Instruction: Lines before the one with "Enhancing California’s" are left out; return that line and all that follow it, exactly, through the end of the data.

Records for the exercise:

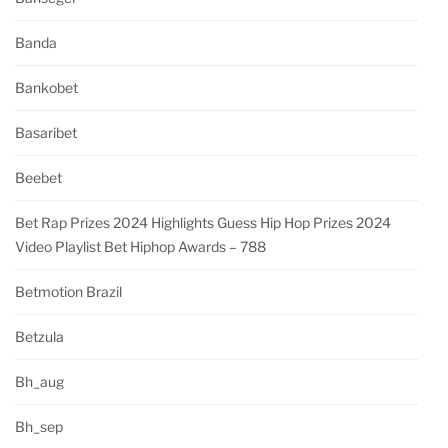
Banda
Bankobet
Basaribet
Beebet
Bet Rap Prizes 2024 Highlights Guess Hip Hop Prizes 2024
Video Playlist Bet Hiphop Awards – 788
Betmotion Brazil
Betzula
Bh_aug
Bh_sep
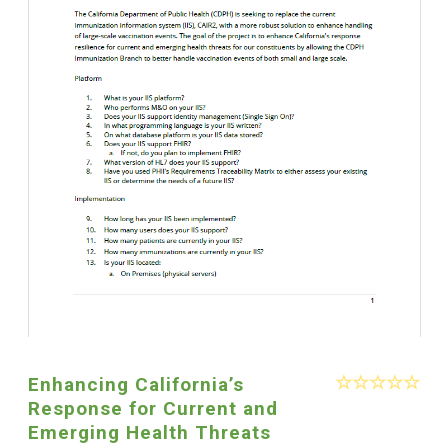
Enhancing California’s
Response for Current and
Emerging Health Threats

Answer to the exercise:
Enhancing California’s
Response for Current and
Emerging Health Threats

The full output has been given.